=== Section Start ===

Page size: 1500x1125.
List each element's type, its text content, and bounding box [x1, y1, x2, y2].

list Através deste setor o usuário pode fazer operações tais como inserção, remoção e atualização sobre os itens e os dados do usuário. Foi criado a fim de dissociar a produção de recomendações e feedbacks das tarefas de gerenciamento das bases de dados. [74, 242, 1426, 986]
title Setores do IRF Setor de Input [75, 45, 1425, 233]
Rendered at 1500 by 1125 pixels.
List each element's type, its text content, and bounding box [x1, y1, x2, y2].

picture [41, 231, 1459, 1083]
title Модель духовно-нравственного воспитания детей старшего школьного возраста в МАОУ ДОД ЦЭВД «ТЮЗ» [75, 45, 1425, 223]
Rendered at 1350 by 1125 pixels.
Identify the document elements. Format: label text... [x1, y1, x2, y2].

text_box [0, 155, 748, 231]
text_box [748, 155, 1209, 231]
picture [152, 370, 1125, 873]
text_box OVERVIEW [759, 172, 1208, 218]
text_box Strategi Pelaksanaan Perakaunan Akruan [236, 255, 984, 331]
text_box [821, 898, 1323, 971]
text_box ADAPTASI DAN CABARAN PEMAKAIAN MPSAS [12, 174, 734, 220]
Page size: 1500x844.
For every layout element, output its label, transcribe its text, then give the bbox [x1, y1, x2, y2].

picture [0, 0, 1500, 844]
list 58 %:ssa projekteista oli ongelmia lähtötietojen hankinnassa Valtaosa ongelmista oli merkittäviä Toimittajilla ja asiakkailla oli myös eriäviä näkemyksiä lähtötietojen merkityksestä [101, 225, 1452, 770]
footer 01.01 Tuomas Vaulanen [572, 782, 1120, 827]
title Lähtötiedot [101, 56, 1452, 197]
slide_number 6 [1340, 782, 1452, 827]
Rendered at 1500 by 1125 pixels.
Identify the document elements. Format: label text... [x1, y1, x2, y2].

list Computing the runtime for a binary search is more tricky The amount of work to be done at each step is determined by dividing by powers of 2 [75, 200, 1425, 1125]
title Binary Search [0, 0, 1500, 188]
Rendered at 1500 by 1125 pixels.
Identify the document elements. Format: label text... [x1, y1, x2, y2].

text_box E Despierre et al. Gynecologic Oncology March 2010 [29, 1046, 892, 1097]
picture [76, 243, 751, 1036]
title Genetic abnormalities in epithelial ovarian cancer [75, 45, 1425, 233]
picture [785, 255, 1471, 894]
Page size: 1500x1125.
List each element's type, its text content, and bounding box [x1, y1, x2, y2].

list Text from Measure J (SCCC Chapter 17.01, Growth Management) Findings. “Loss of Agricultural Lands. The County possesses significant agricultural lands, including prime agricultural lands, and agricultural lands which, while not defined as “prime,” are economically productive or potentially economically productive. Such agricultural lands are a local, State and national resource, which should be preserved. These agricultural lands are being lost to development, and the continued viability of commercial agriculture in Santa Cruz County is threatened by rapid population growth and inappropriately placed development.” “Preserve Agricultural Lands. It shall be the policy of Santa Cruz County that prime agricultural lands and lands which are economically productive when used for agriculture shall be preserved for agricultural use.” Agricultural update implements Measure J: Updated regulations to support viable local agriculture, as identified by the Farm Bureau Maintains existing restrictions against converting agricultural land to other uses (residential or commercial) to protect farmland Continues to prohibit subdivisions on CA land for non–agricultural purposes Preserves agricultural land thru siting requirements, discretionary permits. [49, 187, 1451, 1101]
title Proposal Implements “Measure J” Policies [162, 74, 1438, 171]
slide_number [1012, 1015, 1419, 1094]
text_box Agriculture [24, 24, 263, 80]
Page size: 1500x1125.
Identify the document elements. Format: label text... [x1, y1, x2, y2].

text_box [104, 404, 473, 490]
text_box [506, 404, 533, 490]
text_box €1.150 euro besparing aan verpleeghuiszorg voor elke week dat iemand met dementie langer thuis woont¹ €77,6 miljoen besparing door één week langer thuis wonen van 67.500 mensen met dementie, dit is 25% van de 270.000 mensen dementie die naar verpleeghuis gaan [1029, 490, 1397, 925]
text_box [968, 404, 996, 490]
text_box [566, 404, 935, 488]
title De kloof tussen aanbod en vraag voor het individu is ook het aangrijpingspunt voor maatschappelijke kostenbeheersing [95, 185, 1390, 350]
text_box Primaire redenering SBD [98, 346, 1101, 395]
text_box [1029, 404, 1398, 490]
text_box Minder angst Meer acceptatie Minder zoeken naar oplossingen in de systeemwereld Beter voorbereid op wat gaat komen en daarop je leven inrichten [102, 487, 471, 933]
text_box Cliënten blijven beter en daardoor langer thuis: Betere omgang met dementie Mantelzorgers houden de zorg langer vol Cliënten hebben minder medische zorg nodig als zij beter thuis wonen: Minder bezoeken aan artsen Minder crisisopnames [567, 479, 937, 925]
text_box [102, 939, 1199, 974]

=== Section End ===

- _What you are asked to do_: A verbatim copy of every entry is required.

- _Answer area_:
Page size: 1500x1125.
List each element's type, its text content, and bounding box [x1, y1, x2, y2].

list Através deste setor o usuário pode fazer operações tais como inserção, remoção e atualização sobre os itens e os dados do usuário. Foi criado a fim de dissociar a produção de recomendações e feedbacks das tarefas de gerenciamento das bases de dados. [74, 242, 1426, 986]
title Setores do IRF Setor de Input [75, 45, 1425, 233]
Rendered at 1500 by 1125 pixels.
List each element's type, its text content, and bounding box [x1, y1, x2, y2].

picture [41, 231, 1459, 1083]
title Модель духовно-нравственного воспитания детей старшего школьного возраста в МАОУ ДОД ЦЭВД «ТЮЗ» [75, 45, 1425, 223]
Rendered at 1350 by 1125 pixels.
Identify the document elements. Format: label text... [x1, y1, x2, y2].

text_box [0, 155, 748, 231]
text_box [748, 155, 1209, 231]
picture [152, 370, 1125, 873]
text_box OVERVIEW [759, 172, 1208, 218]
text_box Strategi Pelaksanaan Perakaunan Akruan [236, 255, 984, 331]
text_box [821, 898, 1323, 971]
text_box ADAPTASI DAN CABARAN PEMAKAIAN MPSAS [12, 174, 734, 220]
Page size: 1500x844.
For every layout element, output its label, transcribe its text, then give the bbox [x1, y1, x2, y2].

picture [0, 0, 1500, 844]
list 58 %:ssa projekteista oli ongelmia lähtötietojen hankinnassa Valtaosa ongelmista oli merkittäviä Toimittajilla ja asiakkailla oli myös eriäviä näkemyksiä lähtötietojen merkityksestä [101, 225, 1452, 770]
footer 01.01 Tuomas Vaulanen [572, 782, 1120, 827]
title Lähtötiedot [101, 56, 1452, 197]
slide_number 6 [1340, 782, 1452, 827]
Rendered at 1500 by 1125 pixels.
Identify the document elements. Format: label text... [x1, y1, x2, y2].

list Computing the runtime for a binary search is more tricky The amount of work to be done at each step is determined by dividing by powers of 2 [75, 200, 1425, 1125]
title Binary Search [0, 0, 1500, 188]
Rendered at 1500 by 1125 pixels.
Identify the document elements. Format: label text... [x1, y1, x2, y2].

text_box E Despierre et al. Gynecologic Oncology March 2010 [29, 1046, 892, 1097]
picture [76, 243, 751, 1036]
title Genetic abnormalities in epithelial ovarian cancer [75, 45, 1425, 233]
picture [785, 255, 1471, 894]
Page size: 1500x1125.
List each element's type, its text content, and bounding box [x1, y1, x2, y2].

list Text from Measure J (SCCC Chapter 17.01, Growth Management) Findings. “Loss of Agricultural Lands. The County possesses significant agricultural lands, including prime agricultural lands, and agricultural lands which, while not defined as “prime,” are economically productive or potentially economically productive. Such agricultural lands are a local, State and national resource, which should be preserved. These agricultural lands are being lost to development, and the continued viability of commercial agriculture in Santa Cruz County is threatened by rapid population growth and inappropriately placed development.” “Preserve Agricultural Lands. It shall be the policy of Santa Cruz County that prime agricultural lands and lands which are economically productive when used for agriculture shall be preserved for agricultural use.” Agricultural update implements Measure J: Updated regulations to support viable local agriculture, as identified by the Farm Bureau Maintains existing restrictions against converting agricultural land to other uses (residential or commercial) to protect farmland Continues to prohibit subdivisions on CA land for non–agricultural purposes Preserves agricultural land thru siting requirements, discretionary permits. [49, 187, 1451, 1101]
title Proposal Implements “Measure J” Policies [162, 74, 1438, 171]
slide_number [1012, 1015, 1419, 1094]
text_box Agriculture [24, 24, 263, 80]
Page size: 1500x1125.
Identify the document elements. Format: label text... [x1, y1, x2, y2].

text_box [104, 404, 473, 490]
text_box [506, 404, 533, 490]
text_box €1.150 euro besparing aan verpleeghuiszorg voor elke week dat iemand met dementie langer thuis woont¹ €77,6 miljoen besparing door één week langer thuis wonen van 67.500 mensen met dementie, dit is 25% van de 270.000 mensen dementie die naar verpleeghuis gaan [1029, 490, 1397, 925]
text_box [968, 404, 996, 490]
text_box [566, 404, 935, 488]
title De kloof tussen aanbod en vraag voor het individu is ook het aangrijpingspunt voor maatschappelijke kostenbeheersing [95, 185, 1390, 350]
text_box Primaire redenering SBD [98, 346, 1101, 395]
text_box [1029, 404, 1398, 490]
text_box Minder angst Meer acceptatie Minder zoeken naar oplossingen in de systeemwereld Beter voorbereid op wat gaat komen en daarop je leven inrichten [102, 487, 471, 933]
text_box Cliënten blijven beter en daardoor langer thuis: Betere omgang met dementie Mantelzorgers houden de zorg langer vol Cliënten hebben minder medische zorg nodig als zij beter thuis wonen: Minder bezoeken aan artsen Minder crisisopnames [567, 479, 937, 925]
text_box [102, 939, 1199, 974]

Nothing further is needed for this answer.